Сделав медленный вдох, Уэскотт развернулся обратно.
– Я тебе не пациент, Линн. – Слова звучали сдержанно, без интонации. – Если не можешь оставить работу за порогом, то практикуйся хотя бы на ком-нибудь другом, ладно?
– Расс…
Она замолчала. Уэскотт – само бесстрастие – смотрел ей в глаза.
– Хорошо, Расс. До скорого.
Линн направилась к двери. Он отметил в ее движениях контролируемую скованность. Когда она потянулась к туфлям, ему представилось, как прерывисто сокращаются нити актомиозина в мышцах.
«Убегает, – в изумлении подумал он. – Из-за моих слов. Я произвожу звуковые волны, и в ее мозгу, как рассеянная молния, вспыхивают миллионы нейронов. Сколько операций совершается там в секунду? Сколько переключателей разомкнется, сомкнется, сменит маршрут, прежде чем какая-то доля этого электричества пробежит к ее пальцам, и рука повернет дверную ручку?»

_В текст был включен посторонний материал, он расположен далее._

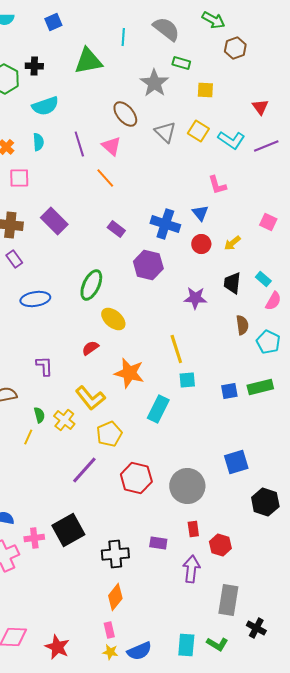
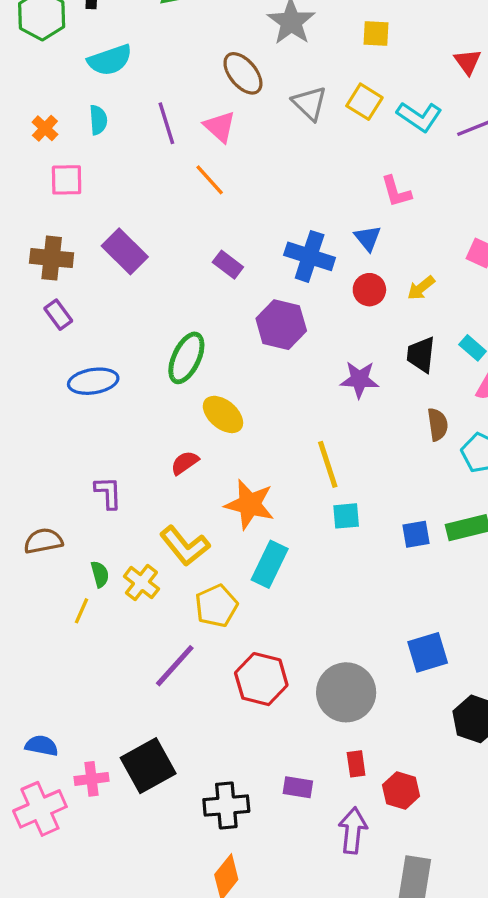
cyan rectangle: (158, 409) -> (270, 564), moved

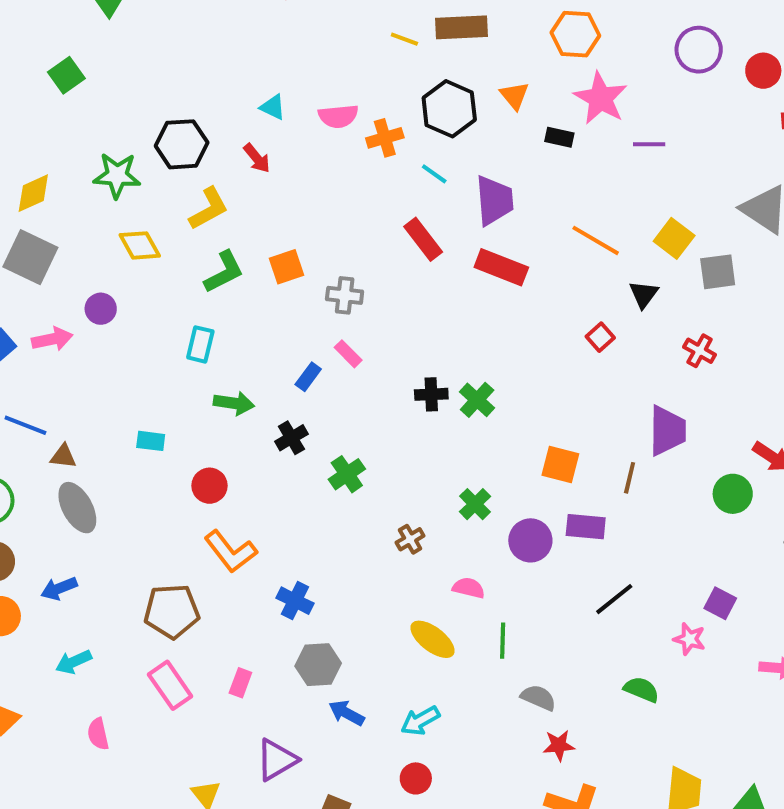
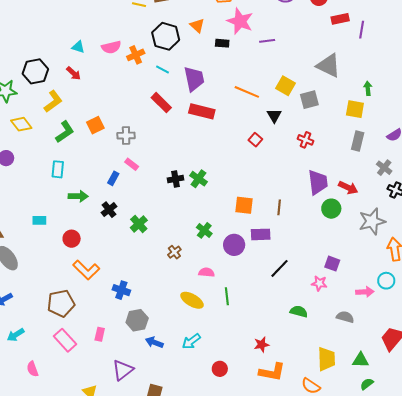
purple trapezoid: (667, 431) -> (318, 182), moved
gray semicircle: (538, 698) -> (345, 317), moved
red circle: (416, 778) -> (220, 369), moved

Он смотрел, как этот замысловатый механизм закрывает за собой дверь.
«Ушла. Я снова победил».
Уэскотт наблюдал, как Хэмилтон пристегивает обезьяну ремнями к столу и прикрепляет к ее выбритому черепу электроды. Шимпанзе привык к этой процедуре; его и раньше подвергали подобным непотребствам, но после он всегда оставался в добром здравии и хорошем настроении. У него не было причин ожидать чего-то иного и в этот раз.